* _Brief_
Reproduce exactly, and only, the lines below from the one containing "1. Add Widget -> Get New Widgets (***)" through the one containing "5. System Settings -> Application".

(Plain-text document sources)
★ ★ ★ ★

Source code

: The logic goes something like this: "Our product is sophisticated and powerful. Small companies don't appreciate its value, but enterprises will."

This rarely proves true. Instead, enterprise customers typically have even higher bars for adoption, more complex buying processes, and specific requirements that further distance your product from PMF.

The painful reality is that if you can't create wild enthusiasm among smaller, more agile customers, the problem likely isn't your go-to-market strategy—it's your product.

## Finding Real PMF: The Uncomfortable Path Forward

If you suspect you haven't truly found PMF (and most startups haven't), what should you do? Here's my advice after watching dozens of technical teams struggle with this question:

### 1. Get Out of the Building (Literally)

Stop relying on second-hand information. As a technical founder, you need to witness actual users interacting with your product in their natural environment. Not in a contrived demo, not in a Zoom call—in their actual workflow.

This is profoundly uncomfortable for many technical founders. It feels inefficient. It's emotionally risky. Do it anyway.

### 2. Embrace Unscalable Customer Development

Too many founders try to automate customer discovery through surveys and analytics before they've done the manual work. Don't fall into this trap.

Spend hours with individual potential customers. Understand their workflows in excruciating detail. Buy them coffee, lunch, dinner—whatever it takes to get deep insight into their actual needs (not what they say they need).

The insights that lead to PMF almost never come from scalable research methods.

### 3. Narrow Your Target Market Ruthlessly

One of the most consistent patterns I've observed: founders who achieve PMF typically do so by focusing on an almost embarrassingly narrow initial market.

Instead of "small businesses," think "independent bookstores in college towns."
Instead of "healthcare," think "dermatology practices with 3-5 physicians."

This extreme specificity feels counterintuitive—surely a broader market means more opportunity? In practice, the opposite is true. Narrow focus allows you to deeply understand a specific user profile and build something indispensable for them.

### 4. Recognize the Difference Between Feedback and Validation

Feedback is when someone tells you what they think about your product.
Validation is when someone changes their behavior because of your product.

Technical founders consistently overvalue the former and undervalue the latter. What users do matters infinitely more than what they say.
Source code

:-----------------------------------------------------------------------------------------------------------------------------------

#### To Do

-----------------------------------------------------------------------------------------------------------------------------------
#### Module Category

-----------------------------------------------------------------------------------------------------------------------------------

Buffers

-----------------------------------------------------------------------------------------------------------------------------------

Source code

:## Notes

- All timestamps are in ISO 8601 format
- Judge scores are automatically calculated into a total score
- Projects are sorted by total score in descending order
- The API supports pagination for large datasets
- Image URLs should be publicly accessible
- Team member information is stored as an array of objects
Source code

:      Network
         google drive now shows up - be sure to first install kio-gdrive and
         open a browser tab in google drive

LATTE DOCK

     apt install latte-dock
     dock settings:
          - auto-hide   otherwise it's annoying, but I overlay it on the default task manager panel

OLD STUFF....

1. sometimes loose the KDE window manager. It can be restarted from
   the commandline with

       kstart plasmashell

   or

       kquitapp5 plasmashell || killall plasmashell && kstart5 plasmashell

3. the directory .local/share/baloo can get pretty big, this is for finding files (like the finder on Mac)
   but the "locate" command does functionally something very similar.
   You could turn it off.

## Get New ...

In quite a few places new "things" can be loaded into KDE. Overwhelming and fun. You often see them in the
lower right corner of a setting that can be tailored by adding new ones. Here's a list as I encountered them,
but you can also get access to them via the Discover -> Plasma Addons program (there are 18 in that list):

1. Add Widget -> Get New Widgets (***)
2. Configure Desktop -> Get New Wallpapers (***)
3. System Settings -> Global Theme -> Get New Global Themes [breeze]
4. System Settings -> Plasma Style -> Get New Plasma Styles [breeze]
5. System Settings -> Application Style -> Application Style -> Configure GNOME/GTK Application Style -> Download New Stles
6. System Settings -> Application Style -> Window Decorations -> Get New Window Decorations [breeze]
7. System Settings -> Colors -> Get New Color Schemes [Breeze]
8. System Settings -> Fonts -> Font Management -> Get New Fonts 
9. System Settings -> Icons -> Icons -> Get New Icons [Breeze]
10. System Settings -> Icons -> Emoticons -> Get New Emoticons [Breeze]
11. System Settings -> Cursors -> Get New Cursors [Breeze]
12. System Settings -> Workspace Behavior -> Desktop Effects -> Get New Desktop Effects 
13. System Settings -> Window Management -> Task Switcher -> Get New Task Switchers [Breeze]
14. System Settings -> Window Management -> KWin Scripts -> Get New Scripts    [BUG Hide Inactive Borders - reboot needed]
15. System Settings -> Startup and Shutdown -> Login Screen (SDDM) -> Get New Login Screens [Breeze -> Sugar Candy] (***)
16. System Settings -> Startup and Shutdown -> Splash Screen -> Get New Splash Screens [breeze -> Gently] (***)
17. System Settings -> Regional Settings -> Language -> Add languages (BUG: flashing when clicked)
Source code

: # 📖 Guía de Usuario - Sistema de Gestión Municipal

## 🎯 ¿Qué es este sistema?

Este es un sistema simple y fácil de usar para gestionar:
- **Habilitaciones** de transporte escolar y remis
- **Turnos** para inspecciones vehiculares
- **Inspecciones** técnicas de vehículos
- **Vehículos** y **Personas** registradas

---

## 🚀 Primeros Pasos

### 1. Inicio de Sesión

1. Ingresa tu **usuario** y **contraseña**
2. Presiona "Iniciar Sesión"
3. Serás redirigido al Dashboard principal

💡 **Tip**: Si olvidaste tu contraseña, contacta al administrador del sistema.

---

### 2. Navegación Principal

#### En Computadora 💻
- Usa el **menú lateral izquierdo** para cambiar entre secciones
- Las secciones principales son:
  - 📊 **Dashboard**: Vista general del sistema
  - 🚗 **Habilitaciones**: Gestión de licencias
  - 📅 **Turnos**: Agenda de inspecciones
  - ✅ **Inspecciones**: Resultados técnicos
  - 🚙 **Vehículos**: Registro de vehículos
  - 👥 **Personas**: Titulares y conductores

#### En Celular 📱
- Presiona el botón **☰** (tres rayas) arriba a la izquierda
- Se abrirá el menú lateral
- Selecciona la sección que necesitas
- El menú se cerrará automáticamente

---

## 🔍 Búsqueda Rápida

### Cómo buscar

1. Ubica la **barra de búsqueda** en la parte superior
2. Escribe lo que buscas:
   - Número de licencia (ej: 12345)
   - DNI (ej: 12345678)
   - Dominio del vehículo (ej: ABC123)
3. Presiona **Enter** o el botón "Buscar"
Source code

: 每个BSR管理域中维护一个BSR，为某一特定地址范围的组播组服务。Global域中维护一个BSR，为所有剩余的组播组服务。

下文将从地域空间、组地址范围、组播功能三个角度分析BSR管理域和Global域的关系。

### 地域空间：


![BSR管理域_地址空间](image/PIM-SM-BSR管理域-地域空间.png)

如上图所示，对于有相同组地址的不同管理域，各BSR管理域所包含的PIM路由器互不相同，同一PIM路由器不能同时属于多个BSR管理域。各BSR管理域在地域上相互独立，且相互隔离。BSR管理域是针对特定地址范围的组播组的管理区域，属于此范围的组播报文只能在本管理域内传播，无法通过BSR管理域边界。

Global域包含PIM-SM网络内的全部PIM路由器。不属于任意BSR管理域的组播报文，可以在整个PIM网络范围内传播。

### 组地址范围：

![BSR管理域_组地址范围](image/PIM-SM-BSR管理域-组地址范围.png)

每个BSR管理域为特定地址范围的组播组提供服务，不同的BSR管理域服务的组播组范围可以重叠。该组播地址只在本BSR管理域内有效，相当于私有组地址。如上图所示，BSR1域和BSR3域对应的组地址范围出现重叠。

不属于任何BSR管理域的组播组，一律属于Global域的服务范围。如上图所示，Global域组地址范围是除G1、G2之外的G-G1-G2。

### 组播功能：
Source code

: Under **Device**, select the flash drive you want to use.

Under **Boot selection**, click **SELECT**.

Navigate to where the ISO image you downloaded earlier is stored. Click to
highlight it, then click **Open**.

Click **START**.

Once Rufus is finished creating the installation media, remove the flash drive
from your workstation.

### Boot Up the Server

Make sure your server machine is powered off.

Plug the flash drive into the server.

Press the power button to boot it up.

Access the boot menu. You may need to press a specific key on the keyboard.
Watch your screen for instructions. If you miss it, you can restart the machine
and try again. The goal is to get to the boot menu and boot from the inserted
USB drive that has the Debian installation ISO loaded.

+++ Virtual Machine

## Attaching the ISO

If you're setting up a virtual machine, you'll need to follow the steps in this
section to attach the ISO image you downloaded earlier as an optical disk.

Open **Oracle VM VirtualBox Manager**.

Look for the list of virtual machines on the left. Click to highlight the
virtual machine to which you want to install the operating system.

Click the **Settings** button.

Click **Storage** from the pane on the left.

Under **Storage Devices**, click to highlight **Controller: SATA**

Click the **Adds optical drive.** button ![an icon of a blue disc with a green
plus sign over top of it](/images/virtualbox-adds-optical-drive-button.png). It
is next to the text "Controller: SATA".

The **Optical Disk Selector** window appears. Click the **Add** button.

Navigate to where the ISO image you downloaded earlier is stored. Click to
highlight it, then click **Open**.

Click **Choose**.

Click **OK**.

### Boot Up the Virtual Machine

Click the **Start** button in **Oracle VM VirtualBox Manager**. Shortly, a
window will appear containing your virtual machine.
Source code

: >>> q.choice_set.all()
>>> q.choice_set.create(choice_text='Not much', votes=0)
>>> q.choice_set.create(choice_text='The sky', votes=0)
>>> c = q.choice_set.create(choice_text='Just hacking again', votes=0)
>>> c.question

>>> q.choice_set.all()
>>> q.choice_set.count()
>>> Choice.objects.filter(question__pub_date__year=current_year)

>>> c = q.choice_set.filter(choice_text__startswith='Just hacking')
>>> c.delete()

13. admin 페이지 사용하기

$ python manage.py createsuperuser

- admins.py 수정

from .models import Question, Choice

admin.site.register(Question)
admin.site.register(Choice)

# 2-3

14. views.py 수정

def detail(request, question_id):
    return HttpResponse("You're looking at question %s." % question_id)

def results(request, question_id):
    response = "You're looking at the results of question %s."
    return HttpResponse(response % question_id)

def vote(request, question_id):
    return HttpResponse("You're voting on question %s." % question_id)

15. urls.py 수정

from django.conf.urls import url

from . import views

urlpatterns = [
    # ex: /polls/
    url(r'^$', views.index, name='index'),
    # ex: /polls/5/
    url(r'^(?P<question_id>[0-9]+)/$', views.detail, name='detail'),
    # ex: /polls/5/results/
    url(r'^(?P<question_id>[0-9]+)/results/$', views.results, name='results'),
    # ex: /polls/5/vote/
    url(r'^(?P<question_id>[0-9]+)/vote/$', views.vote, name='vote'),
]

★ ★ ★ ★

* _Response_
1. Add Widget -> Get New Widgets (***)
2. Configure Desktop -> Get New Wallpapers (***)
3. System Settings -> Global Theme -> Get New Global Themes [breeze]
4. System Settings -> Plasma Style -> Get New Plasma Styles [breeze]
5. System Settings -> Application Style -> Application Style -> Configure GNOME/GTK Application Style -> Download New Stles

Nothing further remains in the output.